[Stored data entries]
^^^^

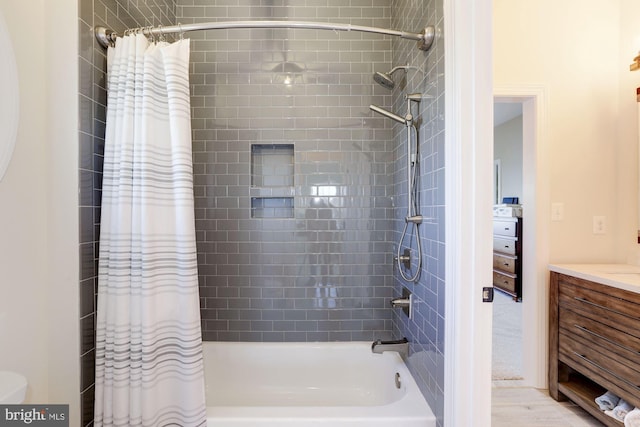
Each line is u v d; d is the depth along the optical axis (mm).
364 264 2027
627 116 2041
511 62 2074
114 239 1185
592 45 2090
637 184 2014
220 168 2010
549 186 2068
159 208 1244
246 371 1928
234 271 2010
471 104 1031
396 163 1934
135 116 1209
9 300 970
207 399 1883
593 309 1724
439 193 1205
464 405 1034
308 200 2023
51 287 1115
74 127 1124
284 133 2018
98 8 1240
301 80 2020
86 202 1171
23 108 1016
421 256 1432
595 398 1783
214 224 2012
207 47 2006
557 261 2082
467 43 1032
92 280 1203
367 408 1274
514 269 3939
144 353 1176
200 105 2006
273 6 2018
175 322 1263
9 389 858
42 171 1089
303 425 1198
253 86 2010
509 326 3168
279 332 2016
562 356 1938
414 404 1311
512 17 2078
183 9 2010
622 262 2051
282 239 2018
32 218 1050
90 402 1188
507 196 5055
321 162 2020
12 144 962
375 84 2021
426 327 1355
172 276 1268
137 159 1197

^^^^

◆ **EXERCISE**: Your reply should be an exact copy of every line from the line with "207 399 1883" through the final line of the data, and nothing more.

◆ **EXERCISE OUTPUT**:
207 399 1883
593 309 1724
439 193 1205
464 405 1034
308 200 2023
51 287 1115
74 127 1124
284 133 2018
98 8 1240
301 80 2020
86 202 1171
23 108 1016
421 256 1432
595 398 1783
214 224 2012
207 47 2006
557 261 2082
467 43 1032
92 280 1203
367 408 1274
514 269 3939
144 353 1176
200 105 2006
273 6 2018
175 322 1263
9 389 858
42 171 1089
303 425 1198
253 86 2010
509 326 3168
279 332 2016
562 356 1938
414 404 1311
512 17 2078
183 9 2010
622 262 2051
282 239 2018
32 218 1050
90 402 1188
507 196 5055
321 162 2020
12 144 962
375 84 2021
426 327 1355
172 276 1268
137 159 1197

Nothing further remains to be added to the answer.